The tasks:
a – In the passage on recovering sparse signals from 1-bit measurements, which BIHT variant performs better in high noise scenarios?
b – For each statement below, decide whether the passage on recovering sparse signals from 1-bit measurements supports it. Answer yes or no and quote the deciding words. (i) The restricted-step-shrinkage algorithm was proposed in [5]. (ii) The BIHT algorithms modify the iterative thresholding algorithm proposed in [13]. (iii) The one-sided ℓ₂ function was adopted in [3] because it is nonconvex.
c – Carry on the passage on recovering sparse signals from 1-bit measurements, starting after its last sentence.

BEGIN Text extract

We remark that the one-sided ℓ ₂ function was adopted in [3] due to its convexity and smoothness properties that are required by a fixed point continuation algorithm.

In [5], a restricted-step-shrinkage algorithm was proposed for solving model (4). This algorithm is similar in sprit to trust-region methods for nonconvex optimization on the unit sphere and has a provable convergence guarantees.

Binary iterative hard thresholding (BIHT) algorithms were recently introduced for reconstruction of sparse signals from 1-bit measurements in [4]. The BIHT algorithms are developed for solving the following constrained optimization model

$$ \min \sum\limits_{i=1}^{m} h((Y\Phi x)_{i}) \quad \text{s.t.} \quad \|x\|_{0} \le s \quad \text{and} \quad \|x\|_{2}=1, $$

(7)

where h is defined by Eq. (6), s is a positive integer, and the ℓ ₀-norm ∥x∥₀ counts the number of non-zero entries in x. Minimizing the objective function of model (7) enforces the consistency condition (3). The BIHT algorithms for model (7) are a simple modification of the iterative thresholding algorithm proposed in [13]. It was shown numerically that the BIHT algorithms perform significantly better than the other aforementioned algorithms in [3, 5] in terms of both reconstruction error as well as consistency. Numerical experiments in [4] further show that the BIHT algorithm with h being the one-sided ℓ ₁ function performs better in low noise scenarios while the BIHT algorithm with h being the one-sided ℓ ₂ function performs better in high noise scenarios. For the measurements having noise (i.e., sign flips), a robust method for recovering signals from 1-bit measurements using adaptive outlier pursuit was proposed in [7], noise-adaptive renormalized fixed point iterative (NARFPI) was introduced in [8], and noise-adaptive restricted step shrinkage (NARSS) was developed in [9].

END Text extract
BEGIN Supplied entries

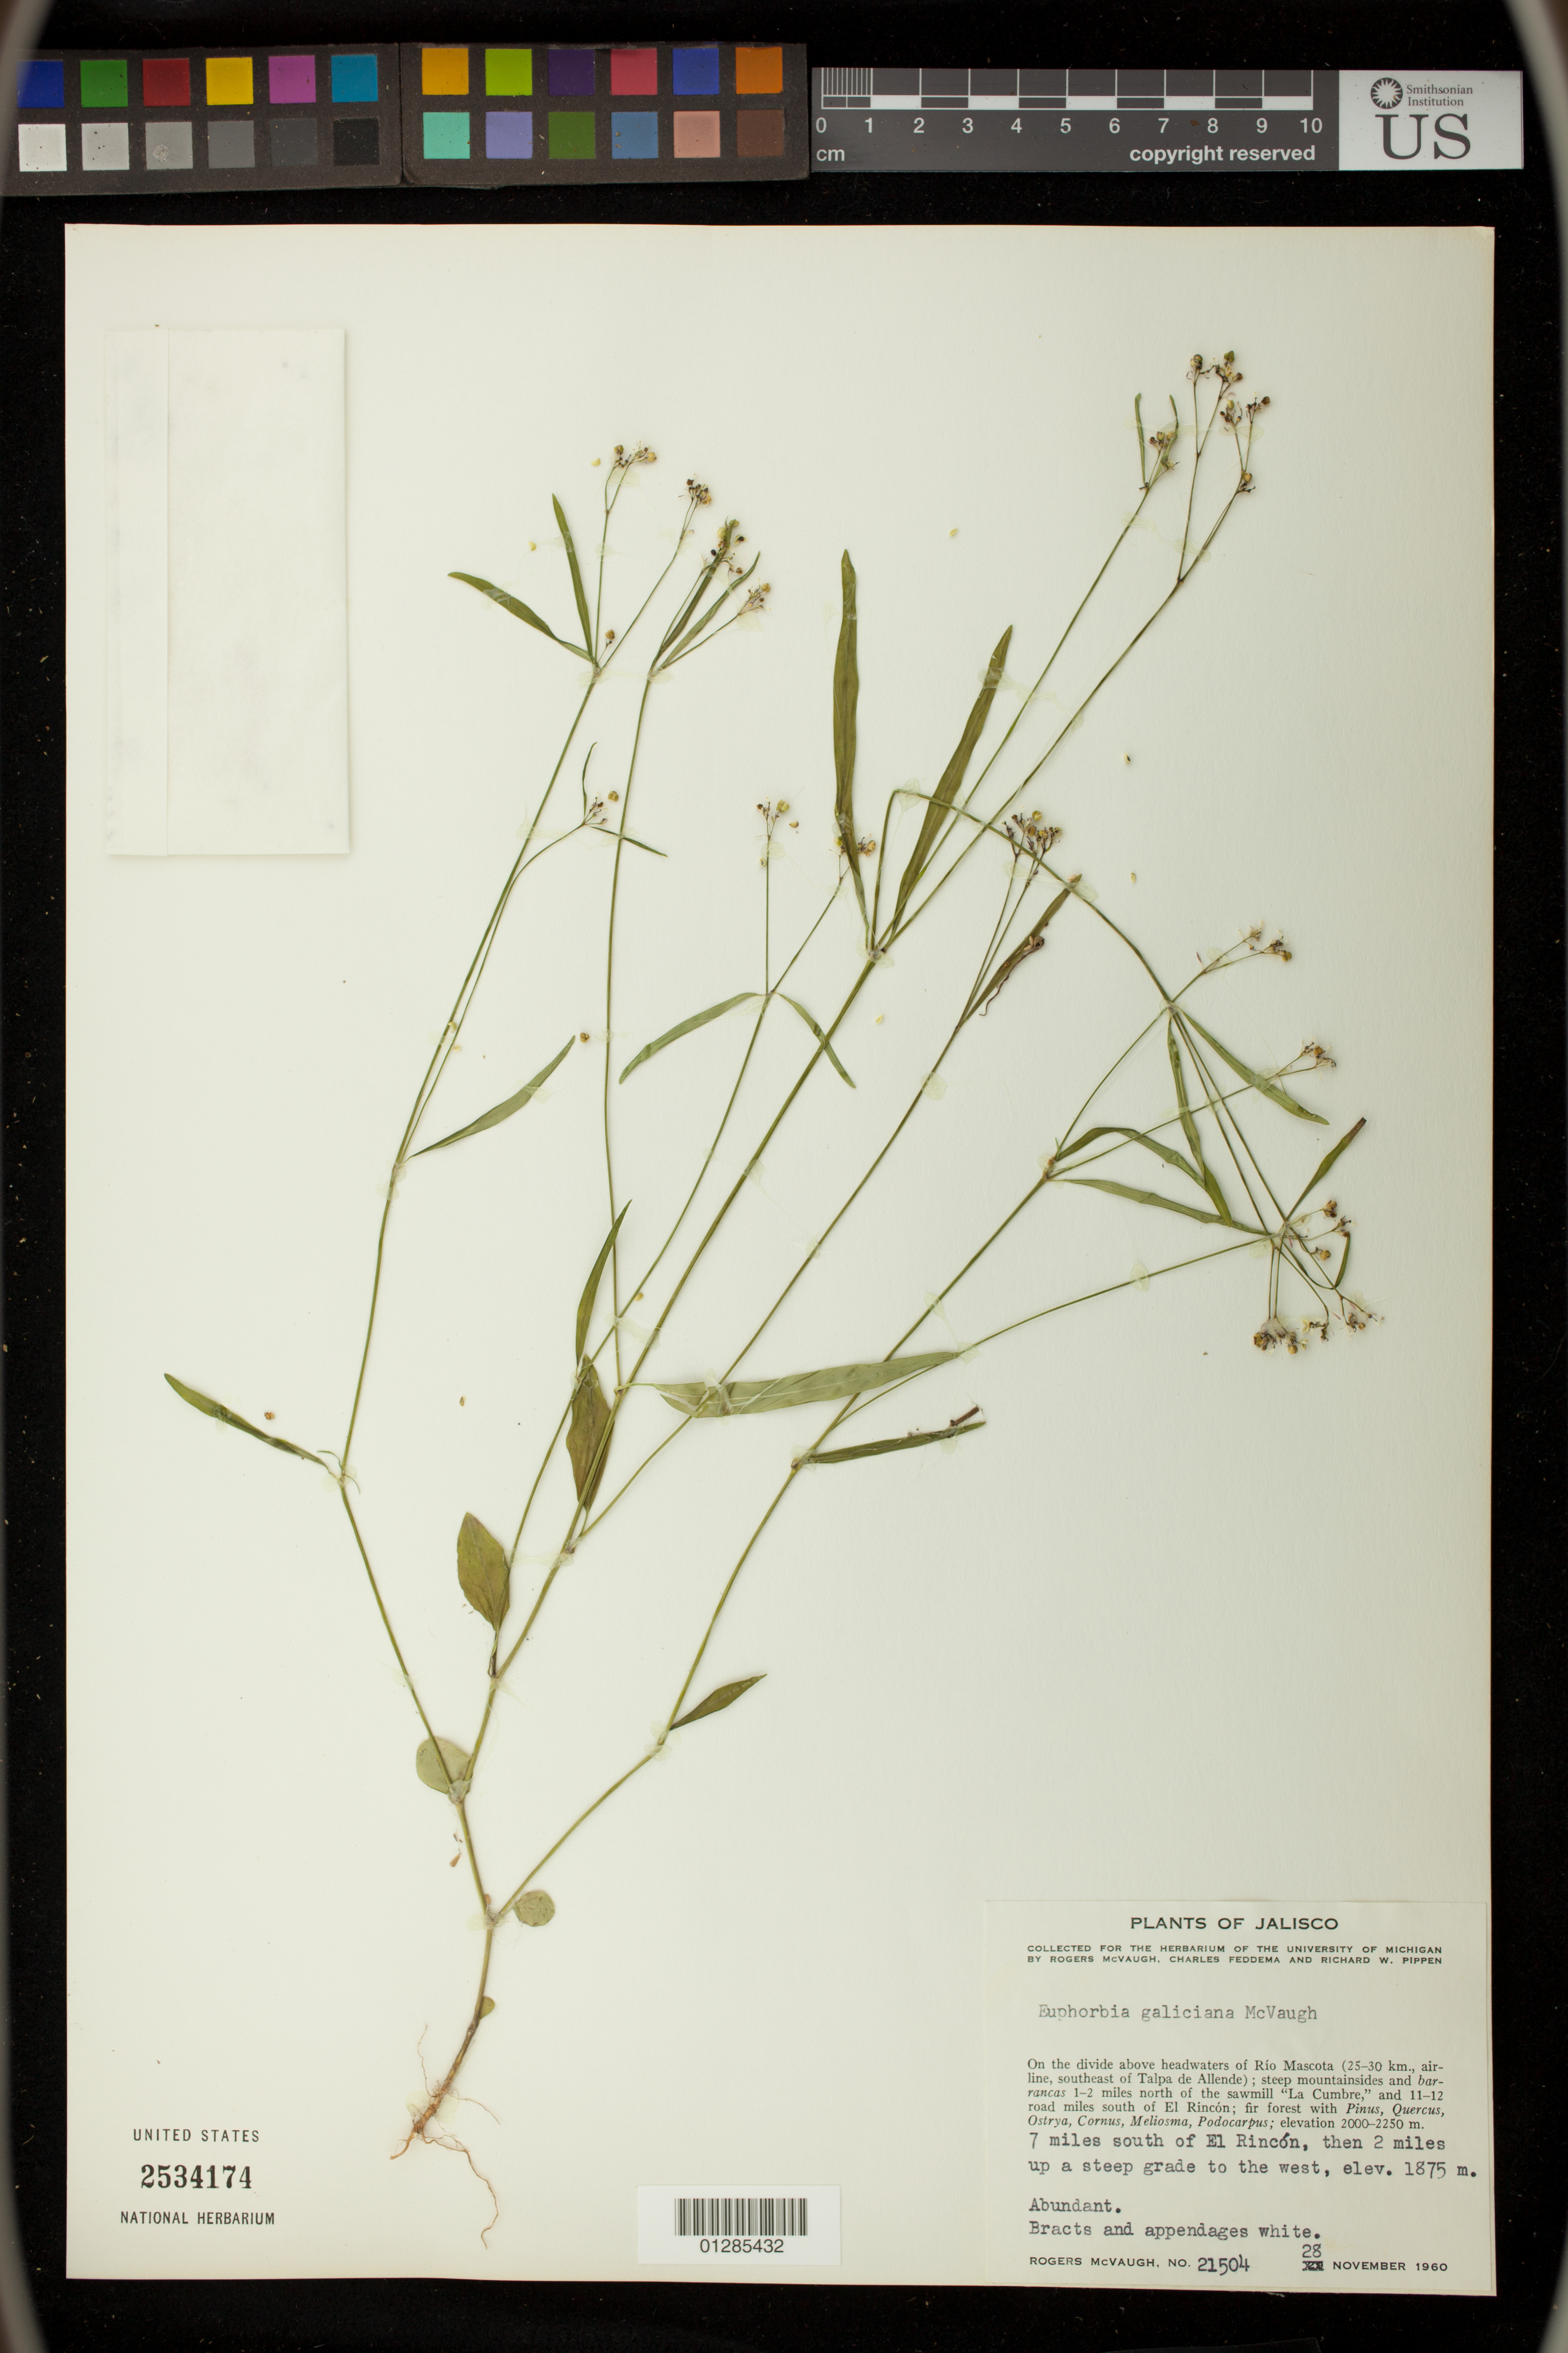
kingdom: Plantae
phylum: Tracheophyta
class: Magnoliopsida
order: Malpighiales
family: Euphorbiaceae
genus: Euphorbia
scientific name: Euphorbia graminea var. novogaliciana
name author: McVaugh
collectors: R. McVaugh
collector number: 21540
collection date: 1960-11-28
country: Mexico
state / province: Jalisco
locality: On the divide above headwaters of Rio Mascota (25-30 km., airline, southeast of Talpa de Allende); steep mountainsides and barrancas 1-2 miles north of the sawmill "La Cumbre" and 11-12 road miles south of El Rincon. 7 miles south of El Rincon, then 2 miles up a steep grade to the west.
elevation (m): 1875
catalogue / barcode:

END Supplied entries

Answers to the problems:
a – The BIHT algorithm with h being the one-sided ℓ₂ function performs better in high noise scenarios.

b –
(i) Yes: "In [5], a restricted-step-shrinkage algorithm was proposed for solving model (4)."
(ii) Yes: "The BIHT algorithms for model (7) are a simple modification of the iterative thresholding algorithm proposed in [13]."
(iii) No: "due to its convexity and smoothness properties that are required by a fixed point continuation algorithm."

c –
The algorithms reviewed above for 1-bit compressive sampling are developed for optimization problems having convex objective functions and non-convex constraints. In [6], a convex optimization program for reconstruction of sparse signals from 1-bit measurements was introduced as follows:

$$ \min \|x\|_{1} \quad \text{s.t.} \quad Y\Phi x \ge 0 \quad \text{and} \quad \|\Phi x\|_{1}=p, $$

(8)

where p is any fixed positive number. The first constraint Y Φ x≥0 requires that a solution to model (8) should be consistent with the 1-bit measurements. If a vector x satisfies the first constraint, so is ax for all 0<a<1. Hence, an algorithm for minimizing the ℓ ₁-norm by only requiring consistency with the measurements will yield the solution x being zero. The second constraint ∥Φ x∥₁=p is then used to prevent model (8) from returning a zero solution, thus resolves the amplitude ambiguity. By taking the first constraint into consideration, we know that ∥Φ x∥₁=〈y,Φ x〉; therefore, the second constraint becomes 〈Φ ^⊤ y,x〉=p. This confirms that both objective function and constraints of model (8) are convex. It was further pointed out in [6] that model (8) can be cast as a linear program. The corresponding algorithm is referred to as LP. As comparing model (8) with model (4), both the constraint ∥x∥₂=1 in model (4) and the constraint ∥Φ x∥₁=p in model (8), the only difference between both models, enforce a non-trivial solution. However, as we have already seen, model (8) with the constraint ∥Φ x∥₁=p can be solved by a computationally tractable algorithm.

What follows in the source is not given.